Abstract

Rice panicle density is one of the essential bases for the automatic speed regulation of unmanned harvesters, making density detection crucial for intelligent upgrades. Currently, existing methods for detecting rice panicle density do not meet actual harvesting scenarios and struggle to meet real-time requirements. To address this, we developed a real-time rice panicle density detection method for unmanned harvesters. This method includes a panicle detection model based on YOLOv5n (RP-YOLO) and a rice panicle density calculation based on coordinate transformations. RP-YOLO was optimized through various techniques, such as enhancing the target detection head, reconfiguring the backbone network and downsampling module, introducing an attention mechanism, and refining the loss function. Based on coordinate conversion, we converted the world coordinates of the detection frame vertex to image coordinates and calculated the panicle density.

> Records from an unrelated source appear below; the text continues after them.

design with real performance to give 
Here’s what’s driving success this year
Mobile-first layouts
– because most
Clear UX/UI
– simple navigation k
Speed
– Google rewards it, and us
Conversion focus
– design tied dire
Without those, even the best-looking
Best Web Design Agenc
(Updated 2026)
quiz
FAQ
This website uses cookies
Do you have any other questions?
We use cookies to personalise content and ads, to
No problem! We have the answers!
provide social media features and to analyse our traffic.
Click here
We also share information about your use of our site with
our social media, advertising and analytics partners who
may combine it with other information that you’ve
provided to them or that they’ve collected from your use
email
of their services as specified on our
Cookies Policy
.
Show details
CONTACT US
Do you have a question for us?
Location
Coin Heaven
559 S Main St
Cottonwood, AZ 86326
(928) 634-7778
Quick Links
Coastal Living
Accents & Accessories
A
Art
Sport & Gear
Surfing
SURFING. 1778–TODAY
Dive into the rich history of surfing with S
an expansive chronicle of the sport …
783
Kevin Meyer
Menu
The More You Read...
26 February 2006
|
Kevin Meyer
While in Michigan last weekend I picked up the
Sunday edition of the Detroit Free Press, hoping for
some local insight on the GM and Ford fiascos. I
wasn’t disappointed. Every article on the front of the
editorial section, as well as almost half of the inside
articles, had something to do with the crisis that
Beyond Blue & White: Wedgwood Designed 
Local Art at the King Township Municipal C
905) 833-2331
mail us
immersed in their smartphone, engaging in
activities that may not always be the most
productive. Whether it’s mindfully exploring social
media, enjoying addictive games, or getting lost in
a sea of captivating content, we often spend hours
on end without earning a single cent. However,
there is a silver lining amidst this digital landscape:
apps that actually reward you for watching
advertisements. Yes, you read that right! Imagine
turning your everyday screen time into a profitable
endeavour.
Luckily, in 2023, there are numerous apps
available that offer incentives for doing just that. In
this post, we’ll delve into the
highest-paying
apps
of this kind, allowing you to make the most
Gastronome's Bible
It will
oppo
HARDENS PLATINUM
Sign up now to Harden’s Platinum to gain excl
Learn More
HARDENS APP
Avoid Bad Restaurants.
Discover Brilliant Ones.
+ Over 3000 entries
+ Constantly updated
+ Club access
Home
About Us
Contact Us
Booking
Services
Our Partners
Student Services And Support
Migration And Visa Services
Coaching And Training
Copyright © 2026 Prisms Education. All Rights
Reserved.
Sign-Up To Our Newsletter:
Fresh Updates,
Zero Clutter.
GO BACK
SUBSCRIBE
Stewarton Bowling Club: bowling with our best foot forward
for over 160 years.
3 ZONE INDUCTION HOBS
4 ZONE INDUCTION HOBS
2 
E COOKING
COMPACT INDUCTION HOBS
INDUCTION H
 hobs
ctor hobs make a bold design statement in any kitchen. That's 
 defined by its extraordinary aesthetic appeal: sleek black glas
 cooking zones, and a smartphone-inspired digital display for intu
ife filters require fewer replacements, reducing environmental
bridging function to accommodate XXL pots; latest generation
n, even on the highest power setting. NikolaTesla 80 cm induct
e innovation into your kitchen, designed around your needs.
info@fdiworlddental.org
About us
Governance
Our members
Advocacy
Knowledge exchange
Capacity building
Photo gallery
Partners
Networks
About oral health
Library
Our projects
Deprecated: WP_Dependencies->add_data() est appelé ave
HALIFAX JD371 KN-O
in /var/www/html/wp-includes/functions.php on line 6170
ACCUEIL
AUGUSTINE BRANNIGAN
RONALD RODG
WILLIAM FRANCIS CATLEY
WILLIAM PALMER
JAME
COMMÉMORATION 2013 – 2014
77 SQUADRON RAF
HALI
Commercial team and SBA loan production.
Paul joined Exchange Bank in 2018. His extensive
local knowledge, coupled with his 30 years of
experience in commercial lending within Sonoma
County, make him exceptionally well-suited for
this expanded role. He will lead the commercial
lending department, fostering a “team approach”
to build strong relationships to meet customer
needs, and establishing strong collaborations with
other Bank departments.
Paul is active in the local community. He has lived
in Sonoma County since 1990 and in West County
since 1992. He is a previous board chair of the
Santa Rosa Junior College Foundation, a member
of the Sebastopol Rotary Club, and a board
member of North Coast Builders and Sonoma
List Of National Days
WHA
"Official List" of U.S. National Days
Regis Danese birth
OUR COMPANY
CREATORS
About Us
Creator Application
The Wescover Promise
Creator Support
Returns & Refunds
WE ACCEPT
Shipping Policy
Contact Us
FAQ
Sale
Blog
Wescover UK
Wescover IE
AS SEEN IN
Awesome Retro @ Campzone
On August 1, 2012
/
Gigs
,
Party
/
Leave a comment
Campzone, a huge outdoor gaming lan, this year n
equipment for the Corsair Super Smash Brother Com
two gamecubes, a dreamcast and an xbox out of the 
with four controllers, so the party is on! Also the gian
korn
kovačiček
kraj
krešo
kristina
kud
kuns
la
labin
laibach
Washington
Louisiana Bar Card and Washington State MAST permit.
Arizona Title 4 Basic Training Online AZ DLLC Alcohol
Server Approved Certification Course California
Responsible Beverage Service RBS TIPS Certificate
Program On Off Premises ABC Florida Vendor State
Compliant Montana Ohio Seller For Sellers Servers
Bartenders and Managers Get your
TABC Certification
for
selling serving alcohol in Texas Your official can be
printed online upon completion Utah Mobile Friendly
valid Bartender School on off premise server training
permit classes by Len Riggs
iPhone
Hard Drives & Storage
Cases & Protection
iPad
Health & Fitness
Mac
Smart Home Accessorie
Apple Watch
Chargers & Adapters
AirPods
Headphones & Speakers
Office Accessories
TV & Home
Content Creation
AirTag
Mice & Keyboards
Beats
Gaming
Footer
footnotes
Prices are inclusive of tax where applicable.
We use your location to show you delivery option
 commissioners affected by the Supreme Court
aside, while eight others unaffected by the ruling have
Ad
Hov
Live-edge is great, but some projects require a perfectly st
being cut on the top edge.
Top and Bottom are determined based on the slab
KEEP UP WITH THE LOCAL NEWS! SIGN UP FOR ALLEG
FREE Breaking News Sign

We established the RP-1668 dataset for japonica rice and trained and tested the model. Compared to the original YOLOv5n model, our modifications reduced floating-point operations per second (FLOPs) by 33.33 %, decreased model size by 31.90 %, increased detection speed by 12.63 %, and improved accuracy (AP0.5) by 3.82 % (AP0.5:0.95, 6.96 %). RP-YOLO achieved superior accuracy and detection speed compared to both conventional lightweight and non-lightweight models. In field applications, the error in density detection was less than 10 % compared to manual counting, and the results clearly reflected changes in rice panicle density. For a 1.4 m × 1.0 m rice field imaging area (with a resolution of 2560 × 1280), the method detects at 15 fps on an on-board industrial computer, providing reliable data support for adjusting the operating speed of driverless harvesters.